I  ·  The shape of the British online day

The single most-quoted figure from the Ofcom data is the four-and-a-half-hour average. The figure is genuinely striking: it represents approximately a quarter of the waking hours of the median UK adult, and it does not include work-related online activity. It has risen by about ten minutes year-on-year for several consecutive years, with the rise broadly distributed across age cohorts rather than concentrated in a single group.

The distribution underneath the average tells a more interesting story than the average itself. Adults aged 18-24 spend approximately six hours and twenty minutes per day online. Adults aged 65 and over spend approximately three hours and twenty minutes. Women spend, on average, twenty-six minutes more per day online than men, a gender gap that has held for several consecutive Ofcom releases and is not narrowing materially. Adults in Wales and Scotland spend slightly longer online than adults in England and Northern Ireland.[3]

Adult average
4h 30m/day online, +10 min YoY
18-24 cohort
6h 20m/day
65+ cohort
3h 20m/day
Women / Men
4h 43m / 4h 17m (women +26 min)
Smartphone share
~77% of all online time
Apps per smartphone user
~41 in an average month

Approximately 77% of all UK online time happens on a smartphone.

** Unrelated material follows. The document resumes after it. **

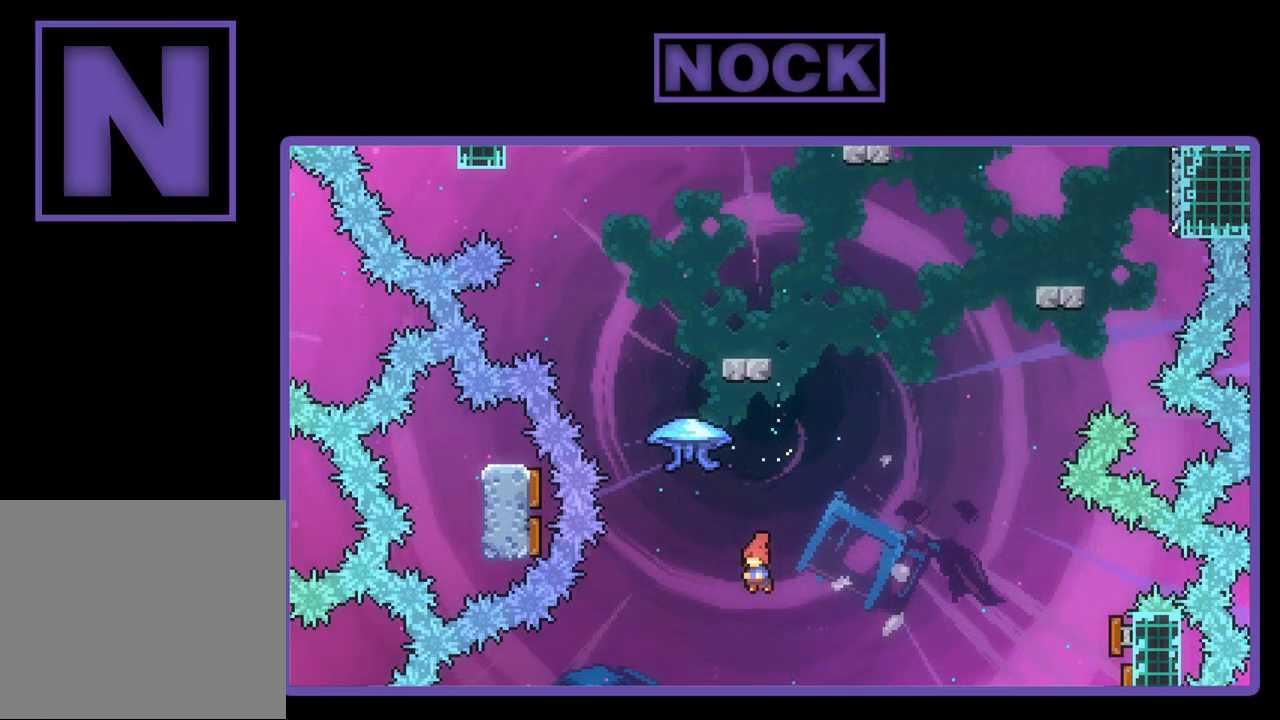
{"buttons": ["CIRCLE", "R2", "DPAD_UP", "DPAD_LEFT"], "left_stick": "center", "events": [[117, "DPAD_LEFT", "down"]]}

The next-most-used device is the laptop or desktop computer, at roughly 15% of online time for men and 8% for women. Tablets account for a small but stable residual. The smartphone is, for the median UK adult, the primary computer.

The forty-one-apps-per-month figure is worth dwelling on. It does not mean the typical UK adult has installed forty-one apps; it means that, in a given month, the typical adult actually opens forty-one of them at least once. The smartphone in the pocket of the median Briton is not a tool used for a handful of tasks. It is a small, replenishing portfolio of attention surfaces that the user moves between in a particular order, many times per day. WhatsApp, Facebook and Google Maps are the three most-used apps among UK adults; WhatsApp is used by 92% of UK adult smartphone users at least monthly.[4]

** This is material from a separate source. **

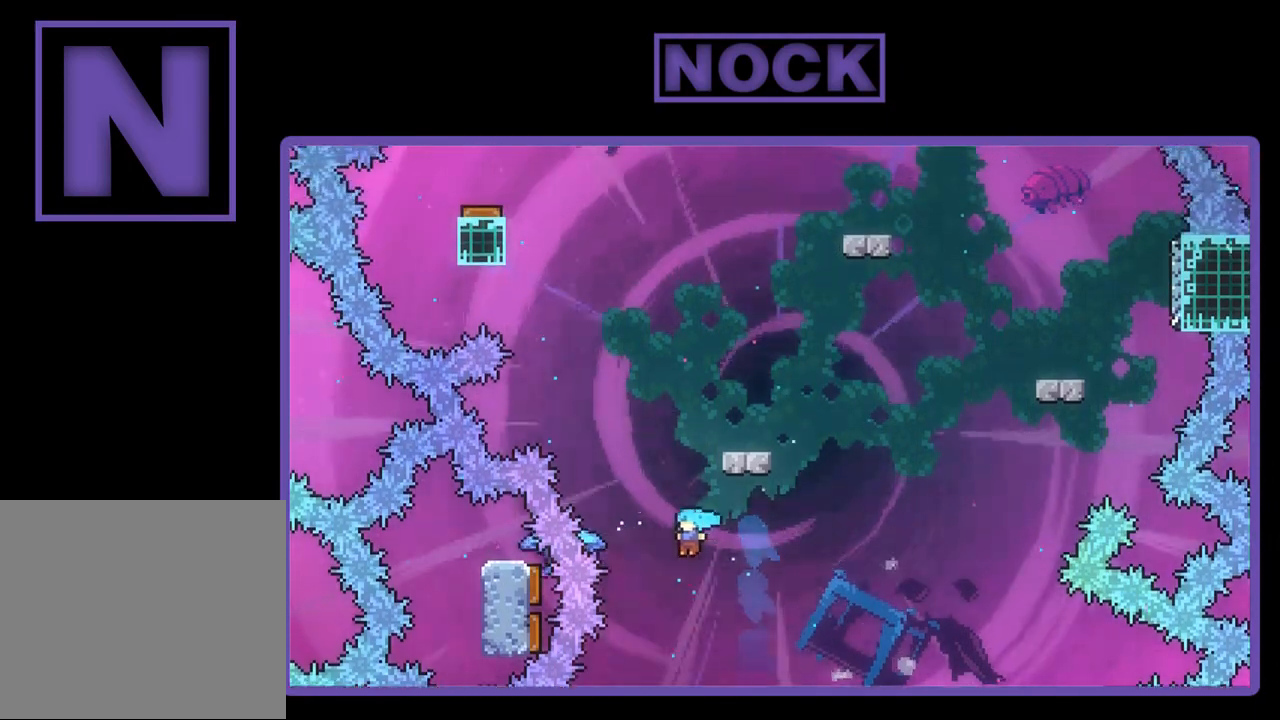
{"buttons": ["CIRCLE", "R2", "DPAD_UP", "DPAD_RIGHT"], "left_stick": "center", "events": [[117, "DPAD_LEFT", "up"], [283, "DPAD_RIGHT", "down"]]}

II  ·  The concentration of attention

The most consequential finding in the recent Ofcom data is the degree to which UK online attention has consolidated into the products of two companies. Approximately 51% of all time spent online by UK adults is spent on a service owned by either Alphabet (Google, YouTube, Maps, Search, Gmail) or Meta (Facebook, Instagram, WhatsApp, Messenger).[5] For the first time in a published Ofcom release, Meta has overtaken Alphabet as the larger single share: UK adults spend an average of one hour and ten minutes per day on Meta-owned services, compared with one hour and seven minutes on Alphabet platforms.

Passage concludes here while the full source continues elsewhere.